Simultaneous integrated boost to lateral pelvic lymph nodes during chemoradiotherapy in high-risk rectal cancer

Inclusion criteria

This retrospective study included patients with LARC (UICC, “Union Internationale Contre le Cancer” stage III) who were treated with preoperative chemoradiotherapy and SIB to at least one LPLN. All patients had magnetic resonance imaging (MRI) of the pelvis and computed tomography of the chest and abdomen as staging procedures.

Lateral pelvic lymph nodes were considered affected if they met a least two of the following criteria: round shape, short axis diameter of more than 7 mm, and mixed signal intensity on MRI (analogous to Ogura et al. 2019, Kim et al. 2008, and Li et al. [2, 11, 12]).

Treatment protocols

Radiotherapy was planned as intensity-modulated radiotherapy (IMRT) on a linear accelerator with daily cone-beam computed tomography (CT)-based image guidance in all cases. IMRT planning was performed on CT scans with 3 mm slice thickness. Patients were positioned in supine position as per our institutional standard. Target volume definition for the primary tumor and the local lymphatics was according to international guidelines [13]. For small bowel and the bladder, a maximum point dose of 56 and 62 Gy, respectively, was accepted. All patients received chemoradiotherapy at the Department of Radiation Oncology of the University Hospital Tübingen, Germany.

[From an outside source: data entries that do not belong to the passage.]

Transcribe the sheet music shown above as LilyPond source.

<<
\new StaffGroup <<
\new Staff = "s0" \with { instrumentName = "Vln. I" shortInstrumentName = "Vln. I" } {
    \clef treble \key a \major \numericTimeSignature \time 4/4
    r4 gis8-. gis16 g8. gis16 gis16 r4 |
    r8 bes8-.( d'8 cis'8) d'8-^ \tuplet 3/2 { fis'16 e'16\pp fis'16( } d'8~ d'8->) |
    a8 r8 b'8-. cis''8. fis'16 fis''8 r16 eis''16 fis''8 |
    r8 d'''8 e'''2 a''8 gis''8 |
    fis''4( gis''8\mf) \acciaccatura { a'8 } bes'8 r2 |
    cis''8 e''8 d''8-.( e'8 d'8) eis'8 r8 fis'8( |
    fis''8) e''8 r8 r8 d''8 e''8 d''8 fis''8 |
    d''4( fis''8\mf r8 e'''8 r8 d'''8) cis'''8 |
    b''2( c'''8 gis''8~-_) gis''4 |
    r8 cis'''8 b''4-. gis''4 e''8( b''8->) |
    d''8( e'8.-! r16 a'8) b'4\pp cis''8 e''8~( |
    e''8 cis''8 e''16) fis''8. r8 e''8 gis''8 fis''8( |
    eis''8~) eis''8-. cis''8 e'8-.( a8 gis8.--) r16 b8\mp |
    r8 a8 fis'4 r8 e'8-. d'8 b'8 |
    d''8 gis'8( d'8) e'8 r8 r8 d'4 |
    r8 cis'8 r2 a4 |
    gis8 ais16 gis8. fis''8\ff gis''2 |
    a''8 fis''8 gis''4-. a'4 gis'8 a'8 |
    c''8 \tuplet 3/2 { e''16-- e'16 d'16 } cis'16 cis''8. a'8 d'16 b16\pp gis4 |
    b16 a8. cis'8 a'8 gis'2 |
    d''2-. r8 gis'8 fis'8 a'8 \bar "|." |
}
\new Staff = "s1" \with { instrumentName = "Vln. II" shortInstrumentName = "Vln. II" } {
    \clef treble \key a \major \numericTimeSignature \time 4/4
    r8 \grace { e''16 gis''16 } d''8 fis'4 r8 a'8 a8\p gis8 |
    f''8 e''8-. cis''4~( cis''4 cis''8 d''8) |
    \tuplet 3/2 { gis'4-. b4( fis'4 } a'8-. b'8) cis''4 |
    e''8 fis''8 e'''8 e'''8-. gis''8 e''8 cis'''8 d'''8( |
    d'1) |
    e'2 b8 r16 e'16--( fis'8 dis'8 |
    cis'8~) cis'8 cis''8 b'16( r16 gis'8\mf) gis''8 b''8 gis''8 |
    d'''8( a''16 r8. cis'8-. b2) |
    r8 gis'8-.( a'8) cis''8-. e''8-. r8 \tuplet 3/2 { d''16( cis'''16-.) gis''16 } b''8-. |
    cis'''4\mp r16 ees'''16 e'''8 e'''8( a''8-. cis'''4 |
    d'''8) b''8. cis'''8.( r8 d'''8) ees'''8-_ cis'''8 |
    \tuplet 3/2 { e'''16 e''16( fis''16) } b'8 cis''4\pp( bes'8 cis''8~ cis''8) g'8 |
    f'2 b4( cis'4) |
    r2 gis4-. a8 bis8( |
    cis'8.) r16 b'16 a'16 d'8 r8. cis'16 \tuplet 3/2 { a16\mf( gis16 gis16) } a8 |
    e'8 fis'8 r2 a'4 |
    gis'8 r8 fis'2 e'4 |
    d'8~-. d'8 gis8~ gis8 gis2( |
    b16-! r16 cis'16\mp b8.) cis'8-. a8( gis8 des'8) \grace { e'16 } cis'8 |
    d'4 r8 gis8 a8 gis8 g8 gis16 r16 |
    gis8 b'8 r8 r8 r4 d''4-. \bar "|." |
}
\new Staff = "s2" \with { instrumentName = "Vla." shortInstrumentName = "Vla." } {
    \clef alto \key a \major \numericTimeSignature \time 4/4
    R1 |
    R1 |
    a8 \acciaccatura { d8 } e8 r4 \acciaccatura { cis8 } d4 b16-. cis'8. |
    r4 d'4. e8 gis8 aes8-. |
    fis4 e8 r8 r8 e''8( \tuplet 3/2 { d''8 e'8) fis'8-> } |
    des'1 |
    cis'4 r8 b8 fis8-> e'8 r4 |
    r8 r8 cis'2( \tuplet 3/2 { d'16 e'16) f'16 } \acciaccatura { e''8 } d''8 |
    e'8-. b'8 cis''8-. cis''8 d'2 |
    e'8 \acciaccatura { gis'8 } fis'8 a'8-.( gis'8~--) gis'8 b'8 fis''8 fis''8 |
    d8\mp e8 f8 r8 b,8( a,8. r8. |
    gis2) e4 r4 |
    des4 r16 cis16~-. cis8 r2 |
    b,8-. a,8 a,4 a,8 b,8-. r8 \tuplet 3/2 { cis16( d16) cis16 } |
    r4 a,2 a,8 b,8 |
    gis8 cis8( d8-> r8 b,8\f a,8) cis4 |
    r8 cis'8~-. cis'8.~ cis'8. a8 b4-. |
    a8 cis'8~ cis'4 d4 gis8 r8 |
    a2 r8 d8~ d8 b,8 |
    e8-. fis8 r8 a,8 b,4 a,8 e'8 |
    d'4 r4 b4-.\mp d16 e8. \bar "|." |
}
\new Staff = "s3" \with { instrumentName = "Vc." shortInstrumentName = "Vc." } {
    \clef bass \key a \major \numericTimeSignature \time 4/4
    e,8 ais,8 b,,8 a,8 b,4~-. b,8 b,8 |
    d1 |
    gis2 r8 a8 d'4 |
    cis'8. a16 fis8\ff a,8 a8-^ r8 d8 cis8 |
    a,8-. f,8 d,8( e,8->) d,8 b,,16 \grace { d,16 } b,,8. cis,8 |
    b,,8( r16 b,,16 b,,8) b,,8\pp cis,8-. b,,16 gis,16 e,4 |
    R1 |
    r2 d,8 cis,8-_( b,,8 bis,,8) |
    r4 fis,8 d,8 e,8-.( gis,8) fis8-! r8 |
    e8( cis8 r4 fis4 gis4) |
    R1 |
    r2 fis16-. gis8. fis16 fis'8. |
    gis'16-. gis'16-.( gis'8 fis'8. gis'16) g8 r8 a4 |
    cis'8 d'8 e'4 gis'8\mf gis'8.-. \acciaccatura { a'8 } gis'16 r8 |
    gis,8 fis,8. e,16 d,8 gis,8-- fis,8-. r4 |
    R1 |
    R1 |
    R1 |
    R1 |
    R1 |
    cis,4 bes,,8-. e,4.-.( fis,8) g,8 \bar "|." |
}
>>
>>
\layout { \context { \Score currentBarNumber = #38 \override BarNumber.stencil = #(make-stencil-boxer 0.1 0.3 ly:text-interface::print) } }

The primary tumor, the mesorectum, and lateral pelvic lymph node stations received 50.4 Gy in 28 fractions, and positive LPLNs received a median dose of 60.2 Gy (interquartile range 60.2–61.6 Gy). A case example with positive LPLNs and the treatment plan is shown in Fig. 1a, b. Concomitant chemotherapy was applied as 5‑FU alone or combined with oxaliplatin, as previously reported [14]. Consolidative chemotherapy with FOLFOX or CAPOX was considered if organ preservation was intended or to improve disease-free survival, after the publication of two randomized phase III studies proved the benefit of total neoadjuvant therapy (TNT) [15, 16].

Fig. 1figure 1

a Example of a female patient who presented with two round-shaped lateral pelvic lymph nodes (white arrow; b). The lymph nodes (in green; corresponding planning target volume [PTV] in black) were treated with 61.6 Gy in 28 fractions; the red line shows the 95% isodose relative to the 61.6 Gy volume. The pink line indicates the 95% isodose relative to the 50.4 Gy PTV in blue prescribed to the mesorectum and elective nodal volumes. Bowel loops are segmented in orange. c The patient achieved a clinical complete response at all tumor sites (primary, mesorectal lymph nodes, and lateral pelvic lymph nodes) and was managed nonoperatively

Total mesorectal excision was performed according to standard techniques. Abdominoperineal extirpation was indicated if the distal end of the tumor was within 5 mm of the dentate line after radiochemotherapy. Patients were considered for nonoperative management when a clinical complete response (cCR) was seen after chemoradiotherapy. A cCR was defined as the absence of any residual finding beyond a white scar, telangiectasis, or a small ulcer on endoscopy. In this scenario, MRI was used to evaluate previously suspicious lymph nodes. Lymph nodes were considered negative if they were smaller than 5 mm in the short axis.

Total mesorectal excision quality was evaluated according the MERCURY grading system [17], and postoperative complications were evaluated according to Clavien–Dindo [18].

Continuous data are reported with the median and interquartile range (IQR). Toxicity was assessed according to the Common Terminology of Adverse Events (CTCAE). Time-to-event data were calculated according to Kaplan–Meier. Overall survival (OS) was the time from primary diagnosis until death. Disease-free survival (DFS) was calculated from primary diagnosis until death or any recurrence. For local control (LC), progression of the dose-escalated lesion on an imaging study was considered an event. Median follow-up was determined according to the inverse Kaplan–Meier method. For group comparisons, the log-rank test was used. Statistical analyses were conducted in SPSS (SPSS 26, IBM, Armonk, NY, USA) and R (version 4.0.3; R Foundation, Vienna, Austria).

The study was approved by the ethics committee of the Medical Faculty of Tübingen, Germany (approval ID: 733/2015B01).